USC ISI to Develop Translation and Information-Retrieval System for Uncommon Languages

| January 8, 2018

Researchers receive $16.7 million grant to automatically translate and summarize “low-resource” language documents into English

ISI researchers are developing an automated information translation and summarization tool to quickly translate obscure languages. Photo/iStock.

A team of researchers from the Information Sciences Institute at USC Viterbi has received a $16.7 million grant from the Intelligence Advanced Research Projects Activity (IARPA) to develop an automated information translation and summarization tool to quickly translate obscure languages.

Principal investigator and ISI research team leader Scott Miller, ISI computer scientist Jonathan May, ISI research lead Elizabeth Boschee—with senior advisors Prem Natarajan, ISI’s Michael Keston executive director and research professor of computer science, and Kevin Knight, ISI research director and Dean’s professor of computer science—are leading a team of about 30 researchers, including academics from the University of Massachusetts, Northeastern University, MIT, RPI, and the University of Notre Dame.

The ISI team’s project is called SARAL, which stands for Summarization and domain-Adaptive Retrieval (a Hindi word whose translations include “simple” and “ingenious”), and includes experts in machine translation, speech recognition, morphology, information retrieval, representation, and summarization.
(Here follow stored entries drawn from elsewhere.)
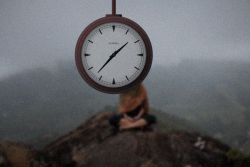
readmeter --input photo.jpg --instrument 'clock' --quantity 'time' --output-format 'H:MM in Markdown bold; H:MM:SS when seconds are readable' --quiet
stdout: **1:37**
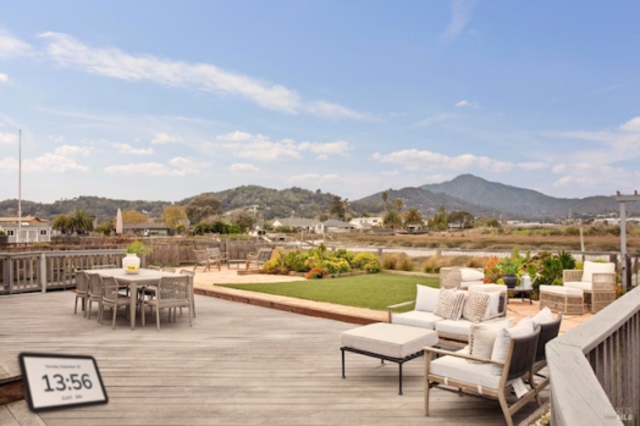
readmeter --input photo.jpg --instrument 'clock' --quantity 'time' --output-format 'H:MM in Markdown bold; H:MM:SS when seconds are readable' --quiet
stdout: **13:56**
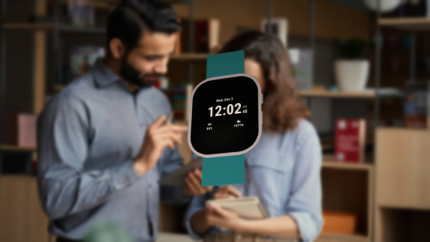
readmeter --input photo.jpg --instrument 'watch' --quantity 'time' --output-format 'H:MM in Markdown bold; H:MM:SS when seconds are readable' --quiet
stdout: **12:02**
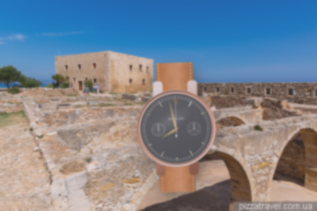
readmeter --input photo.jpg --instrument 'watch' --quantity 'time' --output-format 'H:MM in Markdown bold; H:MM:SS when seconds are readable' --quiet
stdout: **7:58**
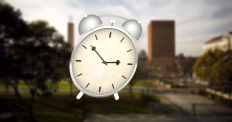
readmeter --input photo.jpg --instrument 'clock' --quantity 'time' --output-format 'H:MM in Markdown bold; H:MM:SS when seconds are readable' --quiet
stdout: **2:52**
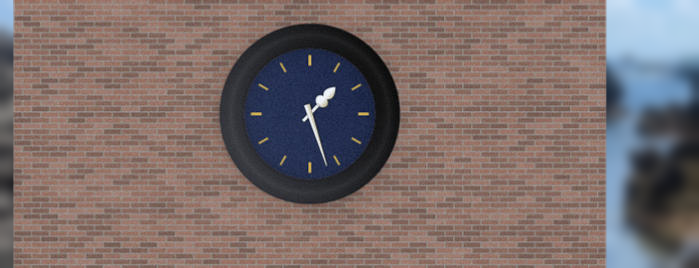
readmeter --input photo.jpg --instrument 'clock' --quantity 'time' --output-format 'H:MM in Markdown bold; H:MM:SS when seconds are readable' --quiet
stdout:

The overall objective is to provide a Google-like capability, except the queries are in English but the retrieved documents are in a low-resource foreign languageScott Miller

“The overall objective is to provide a Google-like capability, except the queries are in English but the retrieved documents are in a low-resource foreign language,” says Miller, who is based at ISI’s newest office in Boston, MA.

“The aim is to retrieve relevant foreign-language documents and to provide English summaries explaining how each document is relevant to the English query.”

In this project, the ISI team will initially test their systems using Tagalog and Swahili, two low-resource languages selected by IARPA for the task. Over the course of the project, the team will receive additional languages to translate using the systems.

Doing more with less

Although so-called “low resource” languages are often spoken by millions of people worldwide, relatively little written material exists in these languages. This creates a challenge for current translation systems, which typically “learn” from seeing millions of written examples.

“Since we don’t have a lot of written data in these languages, we have to do more with less,” says May, who also holds an appointment as a research assistant professor in computer science at USC Viterbi.

“Ideally, we would use about 300 million words to train a machine translation system—and in this case, we have around 800,000 words. There are about 100,000 words per novel, so we have only eight novels’ worth of words to work from.”

Principal investigator Scott Miller, a research team leader based at ISI’s newest office in Boston. MA.

The researchers will begin the project by compiling documents in the test languages, including speech, online documents, and video clips, which have previously been translated into English.

They will then develop algorithms to analyze the language patterns, such as sentence structure—subject, verb and object position, for example—and morphology, the structure of words and their relation to other words in the same language.

The system will be designed to respond to domain-specific queries, for example environmental protection in the “government and politics” domain or primary education in the “lifestyle” domain, and will produce a summarized response of about 100 words describing how the result is relevant to the search.

“You can think of the summary as something like CliffsNotes, but with the added feature that it is indexed to the precise part you want to write your essay about,” says May.

In addition to ISI, a number of universities and research institutions will work towards the same goal: John Hopkins, Columbia University, and Raytheon BBN Technologies are also taking part in the IARPA program, called MATERIAL, which stands for Machine Translation for English Retrieval of Information in Any Language.

“IARPA’s MATERIAL program is the first organized attempt at synthesizing recent advances in machine translation, speech recognition, cross-lingual retrieval and summarization into a powerful new capability that allows users to accurately access all relevant information, across languages and modalities,” says Natarajan.  “We are tremendously grateful for the opportunity to contribute to this nationally important effort.”